The inhibition capacity of synthesized compounds to Human Prostaglandin E Receptor EP4 (EP4) was predicted using molecular docking. The EP4 3D structure resolved by X-ray diffraction PDB code: 5YWY resolution (R = 3.2 Å) [41] was downloaded from Protein Data Bank (http://www.rcsb.org) The inhibitor ONO-AE3-208 that is the co-crystalized ligand in 5YWY structure was used as the control compound.
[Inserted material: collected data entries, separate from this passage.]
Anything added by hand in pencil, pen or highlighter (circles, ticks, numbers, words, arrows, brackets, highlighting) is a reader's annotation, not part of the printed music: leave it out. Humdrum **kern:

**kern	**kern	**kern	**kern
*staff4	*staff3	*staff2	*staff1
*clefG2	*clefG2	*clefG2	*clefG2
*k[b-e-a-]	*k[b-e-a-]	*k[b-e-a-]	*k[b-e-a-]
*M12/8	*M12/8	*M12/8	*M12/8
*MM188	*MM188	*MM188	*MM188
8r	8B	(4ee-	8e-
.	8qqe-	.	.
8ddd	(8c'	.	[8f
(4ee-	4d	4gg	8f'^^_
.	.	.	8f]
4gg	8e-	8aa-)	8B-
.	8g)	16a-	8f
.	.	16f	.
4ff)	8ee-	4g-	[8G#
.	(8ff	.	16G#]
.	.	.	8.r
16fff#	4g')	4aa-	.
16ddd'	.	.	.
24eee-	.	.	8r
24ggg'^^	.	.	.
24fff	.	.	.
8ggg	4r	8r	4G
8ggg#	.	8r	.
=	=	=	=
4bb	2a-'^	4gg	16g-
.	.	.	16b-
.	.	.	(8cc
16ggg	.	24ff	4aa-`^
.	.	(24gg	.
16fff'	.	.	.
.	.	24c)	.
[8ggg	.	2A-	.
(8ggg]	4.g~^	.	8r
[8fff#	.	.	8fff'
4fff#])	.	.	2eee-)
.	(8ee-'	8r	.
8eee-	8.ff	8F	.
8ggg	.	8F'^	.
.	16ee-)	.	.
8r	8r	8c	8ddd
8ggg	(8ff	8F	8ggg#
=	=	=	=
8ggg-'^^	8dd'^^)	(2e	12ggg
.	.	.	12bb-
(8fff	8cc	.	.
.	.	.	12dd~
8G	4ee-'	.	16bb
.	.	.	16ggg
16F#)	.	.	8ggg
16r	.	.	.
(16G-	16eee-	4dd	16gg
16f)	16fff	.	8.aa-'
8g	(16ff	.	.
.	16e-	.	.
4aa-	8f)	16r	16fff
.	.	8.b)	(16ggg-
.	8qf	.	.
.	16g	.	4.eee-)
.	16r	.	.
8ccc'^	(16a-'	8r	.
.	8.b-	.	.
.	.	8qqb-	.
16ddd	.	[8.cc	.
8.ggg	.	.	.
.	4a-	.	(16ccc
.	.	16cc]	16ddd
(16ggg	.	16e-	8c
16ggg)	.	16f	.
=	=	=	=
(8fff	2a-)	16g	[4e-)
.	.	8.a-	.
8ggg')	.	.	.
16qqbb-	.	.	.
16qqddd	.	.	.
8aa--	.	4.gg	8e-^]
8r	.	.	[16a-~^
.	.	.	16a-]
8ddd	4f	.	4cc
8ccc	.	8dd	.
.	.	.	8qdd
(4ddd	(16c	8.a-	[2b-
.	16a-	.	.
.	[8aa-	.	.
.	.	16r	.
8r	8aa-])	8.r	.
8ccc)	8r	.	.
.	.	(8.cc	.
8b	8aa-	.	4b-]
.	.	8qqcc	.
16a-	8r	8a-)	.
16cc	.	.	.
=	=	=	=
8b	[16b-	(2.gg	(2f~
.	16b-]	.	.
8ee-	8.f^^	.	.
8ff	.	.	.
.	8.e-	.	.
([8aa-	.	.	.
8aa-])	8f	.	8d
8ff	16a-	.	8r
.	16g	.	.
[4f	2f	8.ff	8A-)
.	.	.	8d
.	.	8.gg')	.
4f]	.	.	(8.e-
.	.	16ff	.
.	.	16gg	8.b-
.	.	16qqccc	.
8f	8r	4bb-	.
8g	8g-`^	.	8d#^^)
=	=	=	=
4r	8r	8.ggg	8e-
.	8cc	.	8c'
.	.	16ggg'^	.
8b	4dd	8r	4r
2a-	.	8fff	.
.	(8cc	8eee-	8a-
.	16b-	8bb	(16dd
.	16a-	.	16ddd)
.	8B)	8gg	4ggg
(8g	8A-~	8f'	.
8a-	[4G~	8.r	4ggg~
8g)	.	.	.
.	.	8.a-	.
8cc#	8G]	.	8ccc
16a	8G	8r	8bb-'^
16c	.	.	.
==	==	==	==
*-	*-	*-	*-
The 2D and 3D structures of the synthetic ligands were obtained with ChemBioDraw Ultra 14.0 and optimized with MOPAC 2016 (http://openmopac.net/) using AM1 semi-empirical Hamiltonian. Protein and ligands PDB files were converted to PDBQT format using AutoDockTools. Partial charges were calculated using the Gasteiger model. Nonpolar hydrogen atoms were merged to the heavy atoms. In the case of ligands, rotatable bonds were set to default using the TORSDOF utility in AutoDockTools [42]. All protein residues were kept rigid. A simulation box of size 24 Å × 22 Å × 24 Å was built [38]. The center of the simulation box was placed at the center of the active site.

Multiple rigid molecular docking simulations were performed using AutoDock Vina 1.1.2 program (Vina) [38]. The docking parameters were set to default except for the following: exhaustiveness = 32 and num_modes = 2. Then, 10 independent runs were carried out. The Vina-predicted enzyme–ligand complexes (20 docked poses per ligand) were clustered using AuPosSOM [43,44]. This program grouped the ligands considering the poses’ contact footprint with EP4 in comparison with ONO-AE3-208. The mean binding energy (kcal/mol) was determined for each cluster. Then, a contact-based analysis of the best-scoring pose in each group was carried out. Noncovalent interactions within ligands and EP4 were determined using the Python-implemented computer algorithm BINANA (Table S1) [45]. The binding modes of each ligand were represented using PyMOL 2.4.1. (Figure S4).

4. Conclusions

The synthesis and full characterization of steroidal carbamates obtained from diosgenin, including two of its derivatives, and testosterone have been described. The antiproliferative effects of these compounds on mouse colon carcinoma CT26WT cells were evaluated. Preliminary results show that all four carbamates possess antiproliferative activity in a concentration-dependent manner (6 to 50 uM). Compound 6 turned out to be the most active of this series, with a measured IC50 value equal to 26.8 uM, which is in the same order of magnitude of those previously reported for steroidal carbamate derivatives with anticancer properties. As a complement to this research, a molecular docking study was performed using carbamates 4, 5, 6, and 7 as ligands and EP4 protein as receptor. The obtained results show that all tested compounds exhibit a high level of affinity towards this receptor. Analysis of poses and binding energies suggests that introduction of hydroxyl and carbonyl substituents at position 5 and 6 in ring B of the steroidal core could enhance antiproliferative activity via inhibition of the EP4 receptor. In summary, our results indicate diosgenin and testosterone carbamates exhibit antiproliferative activity against CRC, mainly via inhibition of the EP4 receptor. Additionally, this activity is determined by the nature of substituent on the steroid chemical structure, and therefore these steroids’ carbamates can be used as a scaffold for developing potential anticancer agents.